Performance has long been a hallmark of the XK, and the current iteration does not disappoint in that regard. A 5.0-liter V-8 engine generates a respectable 385 horsepower and 380 pound-feet of torque can take the car to 60 mph from a standing start in just under five seconds. Not quick enough? The supercharged 5.0-liter V8 in the XKR generates a pavement-burning 510 horses and 461 pound-feet; it enables the car’s speedometer to hit 60 mph in just 4.2 seconds.

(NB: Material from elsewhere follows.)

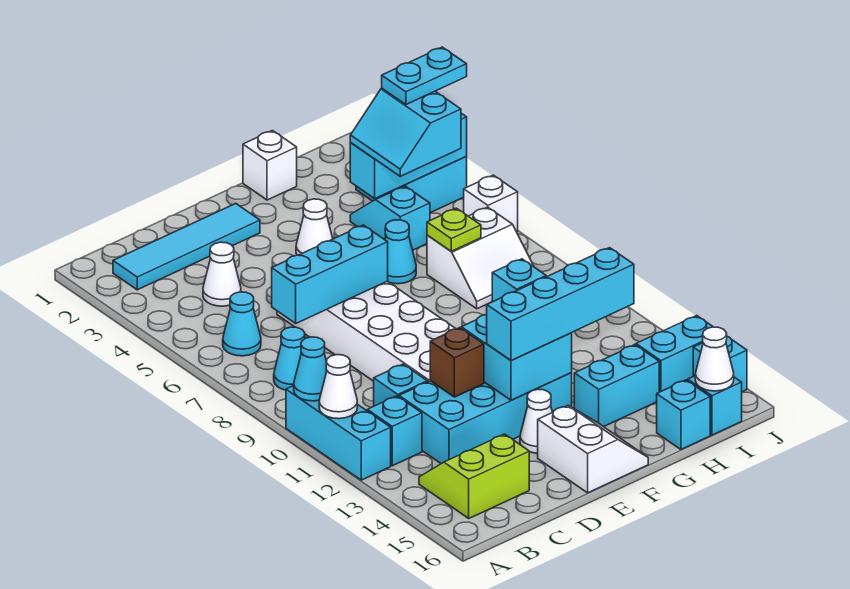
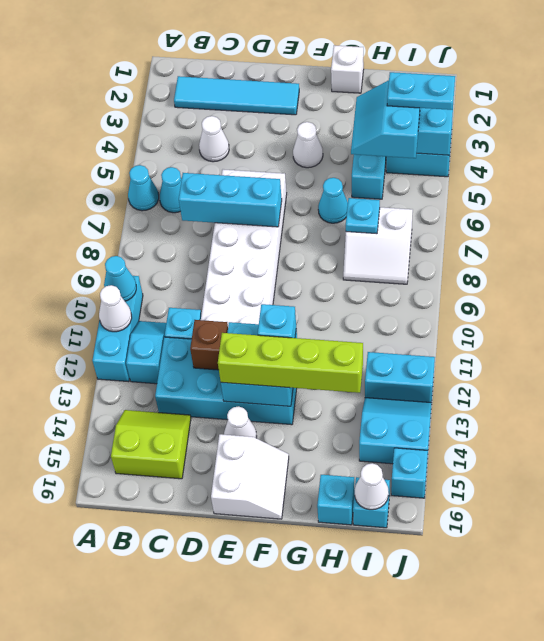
cyan 1x1 cone [274,327,305,390] -> cyan 1x1 cone moved to [128,165,159,211]
cyan 1x4 brick [487,248,634,360] -> lime 1x4 brick [218,333,363,393]
cyan 1x2 brick [574,345,659,427] -> cyan 1x2 brick moved to [365,352,435,403]
lime 1x1 plate [427,208,481,251] -> cyan 1x1 plate [346,198,380,234]
white 1x1 brick [464,175,518,232] -> none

An advanced sequential-shift six-speed automatic transmission allows manual operation via steering wheel-mounted paddles, which adds to the XK’s racecar feel. On the center console, a knob with selectable “park,” “reverse,” “neutral,” “drive” and “sport” modes replaced Jaguar’s traditional “J-gate” shifter design. The fully automatic Drive mode adapts to individual driving styles, while the Sport mode affords more-aggressive automatic shifts. A Hill Recognition feature allows the transmission to automatically choose the proper gear ratios for optimal performance while ascending or descending an incline.

The XK fully utilizes lightweight aluminum materials to create a rigid unibody structure, which affords sporty and secure vehicle dynamics, and a quiet, sophisticated driving experience. A Computer Active Technology Suspension lets the driver switch between a softer-riding Comfort setting and a more-nimble Sport mode to suit the road surface and his or her level of aggressiveness. A four-wheel-disc antilock braking system with Electronic Brakeforce Distribution and Hydraulic Brake Assist affords quick and confident stopping abilities. Dynamic Stability and Traction Control systems are included to maintain directional stability during cornering, and minimize tire slippage while accelerating.

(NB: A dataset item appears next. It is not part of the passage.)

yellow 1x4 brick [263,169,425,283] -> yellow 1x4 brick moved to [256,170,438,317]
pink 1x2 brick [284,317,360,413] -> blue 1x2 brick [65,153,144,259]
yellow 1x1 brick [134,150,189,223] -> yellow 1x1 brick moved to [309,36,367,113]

Meanwhile, the sportier XKR version’s steering, suspension and braking systems have been upgraded to both handle the additional horsepower and to afford improved response for more-enthusiastic drivers.

Inside, the XK’s cabin is richly trimmed in leather with real wood accents and features a petite rear seat that’s best regarded as a padded cargo shelf. A color display, set between analog gauges on the instrument panel, displays vital motoring information. A touch-screen monitor at the center of the dashboard affords access to climate, audio, navigation, and other systems. Front passengers in the XKR are treated to more-supportive sport seats, and the cabin is dressed up with specific “weave” patterned aluminum trim (Burl Walnut, Rick Oak and Piano Black veneers are alternately offered as no-cost options).

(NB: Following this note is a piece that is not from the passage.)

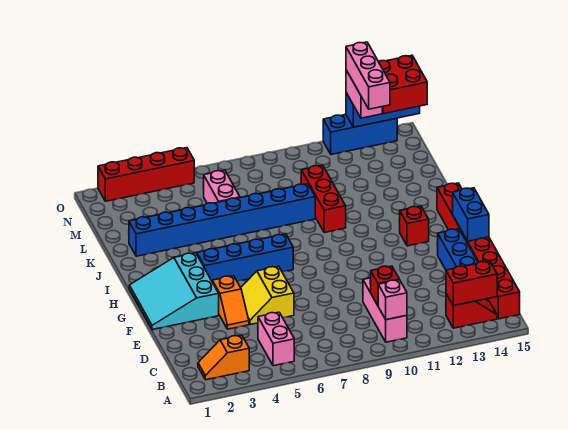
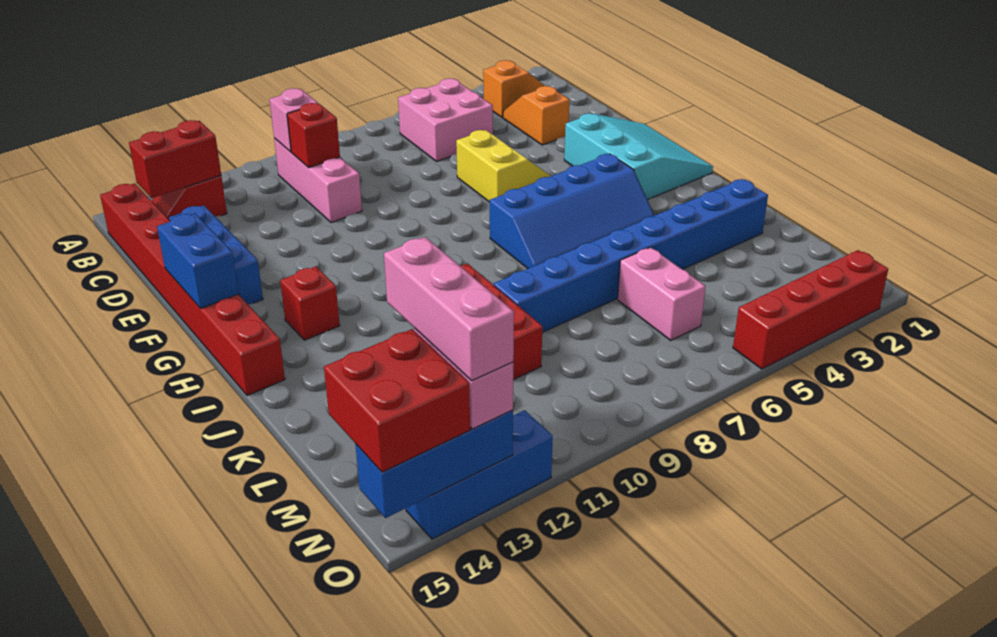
pink 1x2 brick [258,312,294,366] -> pink 2x2 brick [398,78,493,161]
orange 1x2 slope [212,276,249,329] -> orange 1x2 slope moved to [503,86,569,145]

Convertible versions feature a triple-layer power-operated cloth top that is well insulated from the elements; it retracts in less than 18 seconds and is stowed neatly beneath an aluminum tonneau cover.

As befits a vehicle of its stature, the XK comes amply equipped, and includes such amenities as a 525-watt stereo with upscale Bowers & Wilkins speakers and a USB input for portable audio devices, Bluetooth wireless cell-phone connectivity and a Smart Key keyless entry/start system. Optional technological gadgetry includes Adaptive Cruise Control system that can not only both maintain a preset speed and interval on the highway, but comes with a Forward Alert system that can warn the driver of a potential collision with traffic or an obstacle ahead.

Times may have changed since the early 1960’s – for starters Jaguar is now owned by India’s Tata Motors – but it’s nice to know that the XK not only keeps the spirit of that era’s original E-Type alive, but also builds upon it in ways even the most forward-looking observers could hardly imagine back when astronaut Alan Shepard first blasted off into the unknown.

Jaguar XK Quick Facts

Engine: 5.0-liter V8, 5.0-liter Supercharged V8
Horsepower: 385 @ 6,500 rpm, 510 @ 6,000 rpm
Torque: 380 @ 3,500 rpm, 461 @ 2,500 rpm
City/Highway: MPG 15/22-16/24
Transmission: 6-Spd Automatic
Drive: Rear
Wheelbase: 108.3 in
Overall Length: 188.7 in
Width: 74.5 in
Height: 52.0 in
Curb Weight: 3,770 lbs
MSRP: $83,000 - $104,625

Did You Know?

Back in the early 1960’s, during a time when us Yanks were developing a fascination for all things British – from James Bond to Twiggy and the Beatles – Jaguar was best known as the purveyor of one of its largest and most sophisticated models to date, the E-Type. Better known stateside as the XKE, it debuted to universal accolades in 1961 and fast became an icon for the company. It was decimated in power by federal anti-pollution regulations in the 1970’s, and would be discontinued in 1975; it was replaced by the XJ-S. That model lasted until 1997 when Jaguar, by then owned by Ford, introduced the XK8, which was designed to capture the essence of the original E-Type. The higher-performance XKR version was added to the line for the 2000 model year.